* Start EXCERPT TO READ *

Tuesday, November 21, 2006

By Nicholas Johnston and Jeff Bliss, Bloomberg

November 2, 2006

It's a conservative talk show host's dream: a newly ascendant Democratic House speaker picking an impeached judge to head the highly sensitive Intelligence Committee.

Democratic leader Nancy Pelosi may do just that. She is considering tapping as the next panel chairman seven-term Florida Democrat Alcee Hastings, who lost his federal judgeship almost two decades ago after being impeached by the House and convicted by the Senate.

The selection would give critics an opportunity to attack Pelosi from the first days of a Democratic majority, which may result from next week's elections.

``They'll have a tough decision to make,'' former House Majority Leader Tom DeLay said of Democratic leaders. ``I don't think they'll want the opening of a new majority, if they do get a majority, to be a judge that has been impeached and removed from office as chairman of the most sensitive committee in Congress.''

Passing over Hastings has its own political risks for Pelosi because it may anger black Democratic lawmakers.

* End EXCERPT TO READ *

◆ WRITTEN TASKS:
**1.** In the news excerpt, which committee is Nancy Pelosi considering having Alcee Hastings chair?
**2.** Write out everything in the news excerpt from "It's a conservative" down to "next week's elections.", keeping the wording unchanged.

* Start RECORDS SUPPLIED *

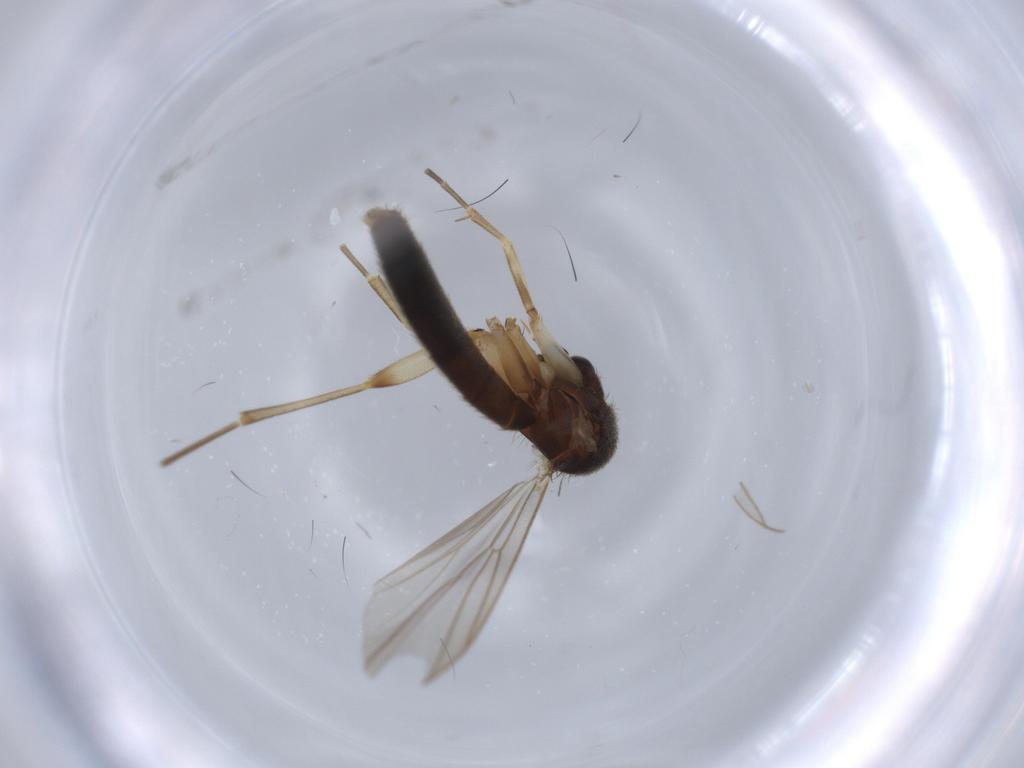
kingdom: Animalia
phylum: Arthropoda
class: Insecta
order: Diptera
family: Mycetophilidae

* End RECORDS SUPPLIED *
* Start RECORDS SUPPLIED *

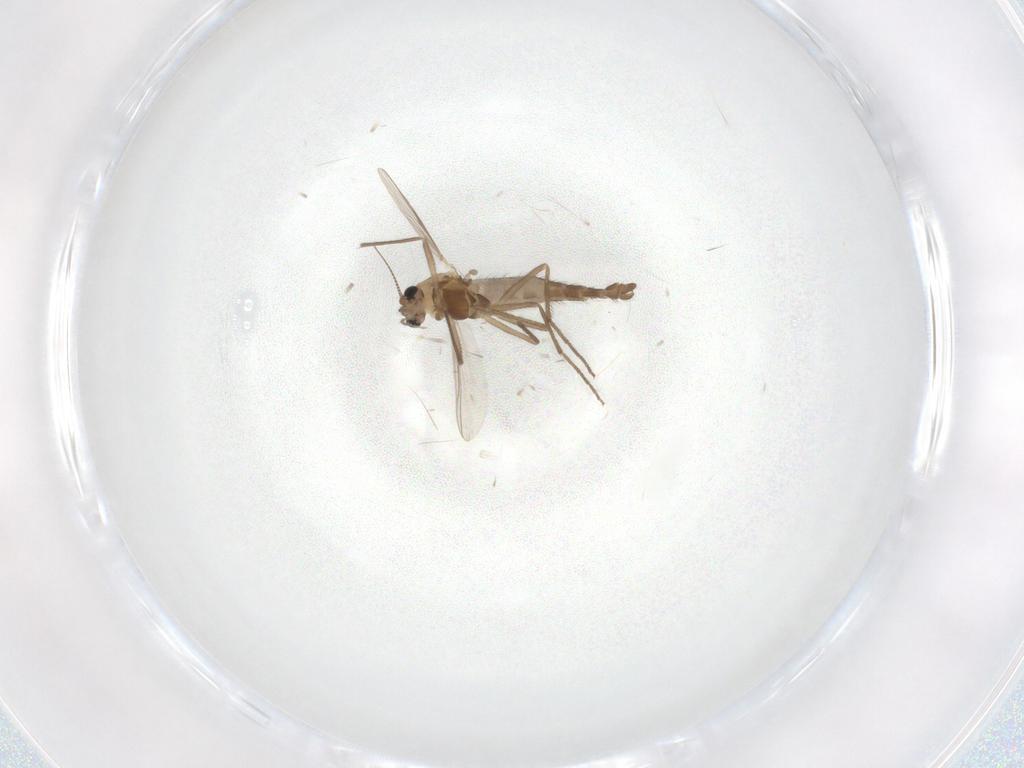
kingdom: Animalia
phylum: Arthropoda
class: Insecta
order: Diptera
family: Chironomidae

* End RECORDS SUPPLIED *

◆ FULL ANSWERS:
**1.** The Intelligence Committee.

**2.**
It's a conservative talk show host's dream: a newly ascendant Democratic House speaker picking an impeached judge to head the highly sensitive Intelligence Committee.

Democratic leader Nancy Pelosi may do just that. She is considering tapping as the next panel chairman seven-term Florida Democrat Alcee Hastings, who lost his federal judgeship almost two decades ago after being impeached by the House and convicted by the Senate.

The selection would give critics an opportunity to attack Pelosi from the first days of a Democratic majority, which may result from next week's elections.